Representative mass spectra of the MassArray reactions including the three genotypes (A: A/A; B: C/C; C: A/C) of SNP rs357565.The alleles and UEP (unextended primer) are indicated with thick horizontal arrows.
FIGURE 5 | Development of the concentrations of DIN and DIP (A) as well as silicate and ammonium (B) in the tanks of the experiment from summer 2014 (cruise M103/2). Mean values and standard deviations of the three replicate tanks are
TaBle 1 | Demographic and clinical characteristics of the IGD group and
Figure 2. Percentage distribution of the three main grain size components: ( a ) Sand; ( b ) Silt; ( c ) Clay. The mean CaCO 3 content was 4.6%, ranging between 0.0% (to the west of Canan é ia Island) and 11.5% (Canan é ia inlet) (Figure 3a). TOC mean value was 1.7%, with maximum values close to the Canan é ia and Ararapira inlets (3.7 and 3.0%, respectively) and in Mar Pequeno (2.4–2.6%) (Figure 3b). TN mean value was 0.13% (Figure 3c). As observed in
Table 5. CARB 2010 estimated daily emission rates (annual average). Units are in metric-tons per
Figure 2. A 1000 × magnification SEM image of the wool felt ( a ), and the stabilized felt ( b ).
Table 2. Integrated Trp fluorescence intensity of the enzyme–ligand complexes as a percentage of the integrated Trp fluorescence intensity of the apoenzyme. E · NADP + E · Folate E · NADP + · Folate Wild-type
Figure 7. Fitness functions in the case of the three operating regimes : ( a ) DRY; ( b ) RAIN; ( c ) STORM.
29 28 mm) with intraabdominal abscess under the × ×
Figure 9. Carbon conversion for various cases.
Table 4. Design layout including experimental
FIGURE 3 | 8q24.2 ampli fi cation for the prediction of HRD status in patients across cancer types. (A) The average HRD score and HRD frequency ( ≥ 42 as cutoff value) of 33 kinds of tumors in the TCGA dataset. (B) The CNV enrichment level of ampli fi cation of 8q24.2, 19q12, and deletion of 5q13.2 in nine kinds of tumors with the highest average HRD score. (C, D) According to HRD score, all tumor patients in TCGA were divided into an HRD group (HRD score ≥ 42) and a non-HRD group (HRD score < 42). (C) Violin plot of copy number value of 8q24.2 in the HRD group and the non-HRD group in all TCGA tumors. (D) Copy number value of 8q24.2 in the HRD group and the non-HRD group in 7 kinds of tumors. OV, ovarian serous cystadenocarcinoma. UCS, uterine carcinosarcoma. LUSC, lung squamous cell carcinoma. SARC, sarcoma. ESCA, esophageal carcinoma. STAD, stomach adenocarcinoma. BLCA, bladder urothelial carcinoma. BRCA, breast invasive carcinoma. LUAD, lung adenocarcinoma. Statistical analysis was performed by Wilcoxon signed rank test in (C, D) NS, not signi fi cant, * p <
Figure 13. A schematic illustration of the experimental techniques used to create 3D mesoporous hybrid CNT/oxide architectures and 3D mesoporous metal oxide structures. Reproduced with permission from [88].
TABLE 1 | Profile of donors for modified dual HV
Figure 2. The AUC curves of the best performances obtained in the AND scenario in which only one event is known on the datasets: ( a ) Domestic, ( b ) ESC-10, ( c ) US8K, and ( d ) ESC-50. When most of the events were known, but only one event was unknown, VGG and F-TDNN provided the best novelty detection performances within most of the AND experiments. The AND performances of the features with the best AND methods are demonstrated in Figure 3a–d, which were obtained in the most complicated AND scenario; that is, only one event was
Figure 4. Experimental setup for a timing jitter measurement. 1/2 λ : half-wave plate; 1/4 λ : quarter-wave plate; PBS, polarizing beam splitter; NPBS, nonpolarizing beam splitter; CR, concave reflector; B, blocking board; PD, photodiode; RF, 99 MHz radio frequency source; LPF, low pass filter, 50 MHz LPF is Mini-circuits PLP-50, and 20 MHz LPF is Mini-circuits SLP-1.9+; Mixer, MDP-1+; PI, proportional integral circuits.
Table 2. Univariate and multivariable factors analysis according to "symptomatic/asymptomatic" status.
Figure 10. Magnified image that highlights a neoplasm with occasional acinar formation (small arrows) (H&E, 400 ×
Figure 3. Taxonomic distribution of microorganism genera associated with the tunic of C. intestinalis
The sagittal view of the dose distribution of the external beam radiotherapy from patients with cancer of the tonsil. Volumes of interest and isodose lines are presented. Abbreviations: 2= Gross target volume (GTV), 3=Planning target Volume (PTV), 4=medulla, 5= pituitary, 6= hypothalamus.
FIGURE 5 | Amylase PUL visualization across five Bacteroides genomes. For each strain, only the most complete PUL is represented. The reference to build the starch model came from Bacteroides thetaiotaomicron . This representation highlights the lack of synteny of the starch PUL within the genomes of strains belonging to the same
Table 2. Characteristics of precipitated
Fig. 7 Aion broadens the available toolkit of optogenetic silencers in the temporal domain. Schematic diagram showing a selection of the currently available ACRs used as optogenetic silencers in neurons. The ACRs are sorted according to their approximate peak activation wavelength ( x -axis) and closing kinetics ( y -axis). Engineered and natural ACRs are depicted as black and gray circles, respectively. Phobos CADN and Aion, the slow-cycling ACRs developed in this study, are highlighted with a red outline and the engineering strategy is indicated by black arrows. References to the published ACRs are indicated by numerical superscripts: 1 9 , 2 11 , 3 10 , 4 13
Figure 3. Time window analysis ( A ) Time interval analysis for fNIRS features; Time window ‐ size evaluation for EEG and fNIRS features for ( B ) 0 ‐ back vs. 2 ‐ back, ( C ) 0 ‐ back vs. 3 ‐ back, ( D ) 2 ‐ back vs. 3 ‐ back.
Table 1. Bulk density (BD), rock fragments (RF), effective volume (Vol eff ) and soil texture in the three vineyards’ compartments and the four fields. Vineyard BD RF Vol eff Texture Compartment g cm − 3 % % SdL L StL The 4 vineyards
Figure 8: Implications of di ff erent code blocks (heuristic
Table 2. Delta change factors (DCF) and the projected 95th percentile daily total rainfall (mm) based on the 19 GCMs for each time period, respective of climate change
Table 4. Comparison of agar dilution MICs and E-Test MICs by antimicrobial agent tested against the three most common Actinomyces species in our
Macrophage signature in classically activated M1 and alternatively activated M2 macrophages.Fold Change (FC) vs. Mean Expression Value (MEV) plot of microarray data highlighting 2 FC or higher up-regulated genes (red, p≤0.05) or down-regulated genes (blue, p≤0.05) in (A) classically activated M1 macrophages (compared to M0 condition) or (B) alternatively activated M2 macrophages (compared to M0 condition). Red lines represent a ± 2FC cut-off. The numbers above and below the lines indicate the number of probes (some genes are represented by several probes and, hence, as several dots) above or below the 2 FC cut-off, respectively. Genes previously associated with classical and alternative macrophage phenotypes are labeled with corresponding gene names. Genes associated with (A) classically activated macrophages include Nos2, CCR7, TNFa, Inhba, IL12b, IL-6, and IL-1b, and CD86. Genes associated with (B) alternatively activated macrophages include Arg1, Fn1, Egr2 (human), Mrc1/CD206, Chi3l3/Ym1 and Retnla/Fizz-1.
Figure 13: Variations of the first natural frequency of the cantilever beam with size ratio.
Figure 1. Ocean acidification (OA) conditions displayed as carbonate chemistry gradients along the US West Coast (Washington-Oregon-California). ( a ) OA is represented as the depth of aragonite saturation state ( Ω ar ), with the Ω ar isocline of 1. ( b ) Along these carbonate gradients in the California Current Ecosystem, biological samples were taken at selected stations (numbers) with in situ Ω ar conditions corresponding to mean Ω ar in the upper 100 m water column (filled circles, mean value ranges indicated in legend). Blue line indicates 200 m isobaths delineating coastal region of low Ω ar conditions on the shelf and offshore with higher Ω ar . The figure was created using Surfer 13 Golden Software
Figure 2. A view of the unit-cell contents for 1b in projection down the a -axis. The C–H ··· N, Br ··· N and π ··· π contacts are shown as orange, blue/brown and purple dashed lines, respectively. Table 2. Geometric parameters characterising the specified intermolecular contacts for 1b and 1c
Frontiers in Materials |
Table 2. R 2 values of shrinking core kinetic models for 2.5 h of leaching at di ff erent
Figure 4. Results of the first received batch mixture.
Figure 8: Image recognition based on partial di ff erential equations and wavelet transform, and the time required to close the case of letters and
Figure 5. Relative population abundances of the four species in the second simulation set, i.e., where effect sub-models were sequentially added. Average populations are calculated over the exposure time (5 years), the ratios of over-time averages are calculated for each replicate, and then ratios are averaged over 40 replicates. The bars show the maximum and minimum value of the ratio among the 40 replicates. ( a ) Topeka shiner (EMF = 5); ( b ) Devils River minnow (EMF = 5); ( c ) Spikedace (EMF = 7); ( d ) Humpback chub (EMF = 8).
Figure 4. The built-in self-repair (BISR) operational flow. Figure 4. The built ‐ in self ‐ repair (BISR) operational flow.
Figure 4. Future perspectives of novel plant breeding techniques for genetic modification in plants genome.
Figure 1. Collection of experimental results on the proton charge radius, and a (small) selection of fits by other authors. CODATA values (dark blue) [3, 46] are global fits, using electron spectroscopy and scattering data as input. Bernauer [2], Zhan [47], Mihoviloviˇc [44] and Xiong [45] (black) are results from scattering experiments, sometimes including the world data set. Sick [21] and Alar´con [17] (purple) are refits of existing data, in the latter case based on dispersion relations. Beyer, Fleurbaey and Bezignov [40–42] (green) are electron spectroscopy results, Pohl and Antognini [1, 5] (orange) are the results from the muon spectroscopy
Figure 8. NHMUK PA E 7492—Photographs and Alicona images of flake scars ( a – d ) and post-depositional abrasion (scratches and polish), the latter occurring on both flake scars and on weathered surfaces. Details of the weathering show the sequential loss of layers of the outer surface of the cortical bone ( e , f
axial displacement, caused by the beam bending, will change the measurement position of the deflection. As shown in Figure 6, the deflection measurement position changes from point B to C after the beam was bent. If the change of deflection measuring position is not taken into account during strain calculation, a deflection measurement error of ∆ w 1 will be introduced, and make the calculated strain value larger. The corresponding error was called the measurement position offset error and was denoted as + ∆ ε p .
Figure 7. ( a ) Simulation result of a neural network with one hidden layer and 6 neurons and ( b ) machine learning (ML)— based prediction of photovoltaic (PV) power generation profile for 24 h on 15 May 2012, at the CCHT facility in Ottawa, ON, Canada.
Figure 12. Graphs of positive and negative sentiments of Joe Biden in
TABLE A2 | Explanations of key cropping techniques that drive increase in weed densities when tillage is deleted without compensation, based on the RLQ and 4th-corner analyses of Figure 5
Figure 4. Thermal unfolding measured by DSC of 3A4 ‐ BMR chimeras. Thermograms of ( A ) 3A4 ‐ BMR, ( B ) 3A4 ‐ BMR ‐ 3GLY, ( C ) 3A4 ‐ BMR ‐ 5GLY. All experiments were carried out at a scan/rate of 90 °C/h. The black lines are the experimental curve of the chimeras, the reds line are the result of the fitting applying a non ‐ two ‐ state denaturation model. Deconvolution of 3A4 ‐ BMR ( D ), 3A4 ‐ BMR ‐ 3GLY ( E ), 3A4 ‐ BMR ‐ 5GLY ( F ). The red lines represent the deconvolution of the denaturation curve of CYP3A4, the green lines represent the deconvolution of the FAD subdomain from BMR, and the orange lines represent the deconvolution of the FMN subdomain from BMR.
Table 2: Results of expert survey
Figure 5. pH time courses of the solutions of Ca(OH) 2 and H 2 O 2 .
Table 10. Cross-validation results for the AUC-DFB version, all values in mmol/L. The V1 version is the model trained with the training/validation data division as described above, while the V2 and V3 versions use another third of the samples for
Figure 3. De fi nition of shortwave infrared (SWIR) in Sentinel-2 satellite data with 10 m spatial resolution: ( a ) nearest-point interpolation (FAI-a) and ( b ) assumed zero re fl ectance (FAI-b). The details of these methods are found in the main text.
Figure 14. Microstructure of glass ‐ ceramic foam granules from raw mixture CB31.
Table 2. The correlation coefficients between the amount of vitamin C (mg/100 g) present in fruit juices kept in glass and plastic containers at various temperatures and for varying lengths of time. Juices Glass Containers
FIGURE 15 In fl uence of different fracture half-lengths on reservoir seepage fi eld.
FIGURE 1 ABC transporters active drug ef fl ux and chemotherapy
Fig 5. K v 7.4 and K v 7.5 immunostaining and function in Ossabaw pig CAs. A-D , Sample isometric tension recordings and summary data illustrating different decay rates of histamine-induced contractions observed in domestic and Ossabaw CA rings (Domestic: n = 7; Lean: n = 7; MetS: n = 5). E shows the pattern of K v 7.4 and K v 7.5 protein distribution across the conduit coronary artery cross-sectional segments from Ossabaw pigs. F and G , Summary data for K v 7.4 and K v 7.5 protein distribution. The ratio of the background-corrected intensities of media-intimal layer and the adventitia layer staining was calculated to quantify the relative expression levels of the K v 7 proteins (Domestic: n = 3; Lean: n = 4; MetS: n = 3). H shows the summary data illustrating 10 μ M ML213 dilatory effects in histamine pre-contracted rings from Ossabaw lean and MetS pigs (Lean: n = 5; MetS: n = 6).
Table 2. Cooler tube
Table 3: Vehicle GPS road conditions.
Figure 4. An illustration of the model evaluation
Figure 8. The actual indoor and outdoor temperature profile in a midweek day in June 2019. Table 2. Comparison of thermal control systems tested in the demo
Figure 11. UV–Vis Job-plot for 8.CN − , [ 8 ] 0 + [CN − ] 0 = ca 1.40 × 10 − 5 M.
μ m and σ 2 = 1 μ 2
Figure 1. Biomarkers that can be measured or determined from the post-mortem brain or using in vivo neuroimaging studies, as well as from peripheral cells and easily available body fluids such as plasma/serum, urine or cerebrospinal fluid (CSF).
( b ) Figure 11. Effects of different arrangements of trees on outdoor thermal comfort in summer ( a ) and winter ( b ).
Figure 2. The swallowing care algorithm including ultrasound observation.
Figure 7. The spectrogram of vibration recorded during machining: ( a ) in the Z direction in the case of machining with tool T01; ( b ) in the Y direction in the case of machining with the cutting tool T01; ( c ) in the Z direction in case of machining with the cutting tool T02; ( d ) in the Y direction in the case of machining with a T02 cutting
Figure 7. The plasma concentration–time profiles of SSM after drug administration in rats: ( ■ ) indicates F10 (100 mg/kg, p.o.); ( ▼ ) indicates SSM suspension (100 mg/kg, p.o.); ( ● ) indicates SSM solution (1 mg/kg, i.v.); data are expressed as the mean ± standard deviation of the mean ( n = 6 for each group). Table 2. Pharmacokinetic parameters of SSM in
====
### ASSIGNED TASK
Check each line of the entries, and copy the ones that contain "parameters".

### OUTPUT FOR THIS EXERCISE
Figure 2. A view of the unit-cell contents for 1b in projection down the a -axis. The C–H ··· N, Br ··· N and π ··· π contacts are shown as orange, blue/brown and purple dashed lines, respectively. Table 2. Geometric parameters characterising the specified intermolecular contacts for 1b and 1c
Figure 7. The plasma concentration–time profiles of SSM after drug administration in rats: ( ■ ) indicates F10 (100 mg/kg, p.o.); ( ▼ ) indicates SSM suspension (100 mg/kg, p.o.); ( ● ) indicates SSM solution (1 mg/kg, i.v.); data are expressed as the mean ± standard deviation of the mean ( n = 6 for each group). Table 2. Pharmacokinetic parameters of SSM in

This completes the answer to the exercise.